Set exercise: Please convert the data below, from its first line through the line containing "മാറ്റിമറിക്കുമെന്ന്", into a Markdown table with the columns Row and Line, numbering each row and leaving out blank lines.

Records from a dataset:
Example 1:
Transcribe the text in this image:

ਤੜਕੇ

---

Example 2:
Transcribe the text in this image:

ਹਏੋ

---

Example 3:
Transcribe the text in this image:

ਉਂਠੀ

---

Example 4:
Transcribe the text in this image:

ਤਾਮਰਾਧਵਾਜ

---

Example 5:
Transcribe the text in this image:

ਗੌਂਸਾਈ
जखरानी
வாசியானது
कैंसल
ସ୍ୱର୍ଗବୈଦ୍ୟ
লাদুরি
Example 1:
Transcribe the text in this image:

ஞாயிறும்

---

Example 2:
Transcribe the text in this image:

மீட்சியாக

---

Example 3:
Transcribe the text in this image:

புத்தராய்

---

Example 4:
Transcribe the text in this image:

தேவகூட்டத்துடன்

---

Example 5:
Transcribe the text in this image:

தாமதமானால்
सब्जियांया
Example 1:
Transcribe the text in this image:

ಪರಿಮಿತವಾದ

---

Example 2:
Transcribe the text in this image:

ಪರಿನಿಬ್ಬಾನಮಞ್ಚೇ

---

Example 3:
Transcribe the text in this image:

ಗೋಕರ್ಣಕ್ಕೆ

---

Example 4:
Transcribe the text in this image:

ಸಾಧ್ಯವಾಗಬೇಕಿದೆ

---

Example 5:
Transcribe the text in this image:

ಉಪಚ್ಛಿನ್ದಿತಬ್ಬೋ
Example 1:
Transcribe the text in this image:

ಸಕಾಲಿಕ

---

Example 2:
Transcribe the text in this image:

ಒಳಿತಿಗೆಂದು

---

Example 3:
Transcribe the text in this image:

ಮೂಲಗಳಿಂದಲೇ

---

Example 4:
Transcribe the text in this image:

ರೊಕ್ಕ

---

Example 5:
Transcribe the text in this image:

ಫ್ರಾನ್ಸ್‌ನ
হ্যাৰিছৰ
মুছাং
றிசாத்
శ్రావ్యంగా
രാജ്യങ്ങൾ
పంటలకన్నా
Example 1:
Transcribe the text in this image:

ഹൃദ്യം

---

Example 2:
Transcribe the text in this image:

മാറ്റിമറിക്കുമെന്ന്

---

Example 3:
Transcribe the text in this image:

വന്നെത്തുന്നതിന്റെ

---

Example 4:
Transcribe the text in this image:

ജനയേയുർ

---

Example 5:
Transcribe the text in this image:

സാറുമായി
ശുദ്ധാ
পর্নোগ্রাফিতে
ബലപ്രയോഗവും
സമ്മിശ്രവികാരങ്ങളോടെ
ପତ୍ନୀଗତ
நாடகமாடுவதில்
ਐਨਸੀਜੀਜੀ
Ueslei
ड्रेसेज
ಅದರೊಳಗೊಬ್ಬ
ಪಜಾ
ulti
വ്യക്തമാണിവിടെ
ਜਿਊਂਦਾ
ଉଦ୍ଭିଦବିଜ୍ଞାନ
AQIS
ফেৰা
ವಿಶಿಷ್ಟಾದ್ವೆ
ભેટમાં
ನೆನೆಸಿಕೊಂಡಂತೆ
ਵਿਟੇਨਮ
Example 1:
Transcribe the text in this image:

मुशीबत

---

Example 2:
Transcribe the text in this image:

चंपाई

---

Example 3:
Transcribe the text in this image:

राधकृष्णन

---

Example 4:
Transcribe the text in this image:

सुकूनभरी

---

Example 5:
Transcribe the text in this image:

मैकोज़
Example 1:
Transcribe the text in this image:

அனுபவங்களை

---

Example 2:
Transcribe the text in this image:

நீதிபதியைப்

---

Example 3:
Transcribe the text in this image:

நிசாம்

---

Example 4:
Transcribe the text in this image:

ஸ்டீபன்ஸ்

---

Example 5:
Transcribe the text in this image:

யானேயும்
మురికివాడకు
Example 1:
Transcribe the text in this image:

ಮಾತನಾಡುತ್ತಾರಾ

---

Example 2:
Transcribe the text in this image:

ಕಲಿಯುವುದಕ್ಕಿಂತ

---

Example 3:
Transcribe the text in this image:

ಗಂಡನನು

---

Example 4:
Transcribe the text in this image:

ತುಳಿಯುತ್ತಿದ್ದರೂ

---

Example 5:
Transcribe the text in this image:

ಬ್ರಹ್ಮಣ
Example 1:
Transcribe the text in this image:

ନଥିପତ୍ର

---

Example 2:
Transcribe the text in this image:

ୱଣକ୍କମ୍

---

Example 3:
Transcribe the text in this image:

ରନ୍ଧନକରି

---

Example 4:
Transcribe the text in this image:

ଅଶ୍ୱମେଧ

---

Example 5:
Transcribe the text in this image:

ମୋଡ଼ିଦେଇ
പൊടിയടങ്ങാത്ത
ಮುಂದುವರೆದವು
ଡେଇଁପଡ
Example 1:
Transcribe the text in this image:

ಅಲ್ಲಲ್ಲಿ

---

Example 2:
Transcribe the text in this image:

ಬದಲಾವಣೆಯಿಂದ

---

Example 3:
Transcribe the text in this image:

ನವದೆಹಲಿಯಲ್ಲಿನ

Output of the exercise:
| Row | Line |
|---|---|
| 1 | Example 1: |
| 2 | Transcribe the text in this image: |
| 3 | ਤੜਕੇ |
| 4 | --- |
| 5 | Example 2: |
| 6 | Transcribe the text in this image: |
| 7 | ਹਏੋ |
| 8 | --- |
| 9 | Example 3: |
| 10 | Transcribe the text in this image: |
| 11 | ਉਂਠੀ |
| 12 | --- |
| 13 | Example 4: |
| 14 | Transcribe the text in this image: |
| 15 | ਤਾਮਰਾਧਵਾਜ |
| 16 | --- |
| 17 | Example 5: |
| 18 | Transcribe the text in this image: |
| 19 | ਗੌਂਸਾਈ |
| 20 | जखरानी |
| 21 | வாசியானது |
| 22 | कैंसल |
| 23 | ସ୍ୱର୍ଗବୈଦ୍ୟ |
| 24 | লাদুরি |
| 25 | Example 1: |
| 26 | Transcribe the text in this image: |
| 27 | ஞாயிறும் |
| 28 | --- |
| 29 | Example 2: |
| 30 | Transcribe the text in this image: |
| 31 | மீட்சியாக |
| 32 | --- |
| 33 | Example 3: |
| 34 | Transcribe the text in this image: |
| 35 | புத்தராய் |
| 36 | --- |
| 37 | Example 4: |
| 38 | Transcribe the text in this image: |
| 39 | தேவகூட்டத்துடன் |
| 40 | --- |
| 41 | Example 5: |
| 42 | Transcribe the text in this image: |
| 43 | தாமதமானால் |
| 44 | सब्जियांया |
| 45 | Example 1: |
| 46 | Transcribe the text in this image: |
| 47 | ಪರಿಮಿತವಾದ |
| 48 | --- |
| 49 | Example 2: |
| 50 | Transcribe the text in this image: |
| 51 | ಪರಿನಿಬ್ಬಾನಮಞ್ಚೇ |
| 52 | --- |
| 53 | Example 3: |
| 54 | Transcribe the text in this image: |
| 55 | ಗೋಕರ್ಣಕ್ಕೆ |
| 56 | --- |
| 57 | Example 4: |
| 58 | Transcribe the text in this image: |
| 59 | ಸಾಧ್ಯವಾಗಬೇಕಿದೆ |
| 60 | --- |
| 61 | Example 5: |
| 62 | Transcribe the text in this image: |
| 63 | ಉಪಚ್ಛಿನ್ದಿತಬ್ಬೋ |
| 64 | Example 1: |
| 65 | Transcribe the text in this image: |
| 66 | ಸಕಾಲಿಕ |
| 67 | --- |
| 68 | Example 2: |
| 69 | Transcribe the text in this image: |
| 70 | ಒಳಿತಿಗೆಂದು |
| 71 | --- |
| 72 | Example 3: |
| 73 | Transcribe the text in this image: |
| 74 | ಮೂಲಗಳಿಂದಲೇ |
| 75 | --- |
| 76 | Example 4: |
| 77 | Transcribe the text in this image: |
| 78 | ರೊಕ್ಕ |
| 79 | --- |
| 80 | Example 5: |
| 81 | Transcribe the text in this image: |
| 82 | ಫ್ರಾನ್ಸ್‌ನ |
| 83 | হ্যাৰিছৰ |
| 84 | মুছাং |
| 85 | றிசாத் |
| 86 | శ్రావ్యంగా |
| 87 | രാജ്യങ്ങൾ |
| 88 | పంటలకన్నా |
| 89 | Example 1: |
| 90 | Transcribe the text in this image: |
| 91 | ഹൃദ്യം |
| 92 | --- |
| 93 | Example 2: |
| 94 | Transcribe the text in this image: |
| 95 | മാറ്റിമറിക്കുമെന്ന് |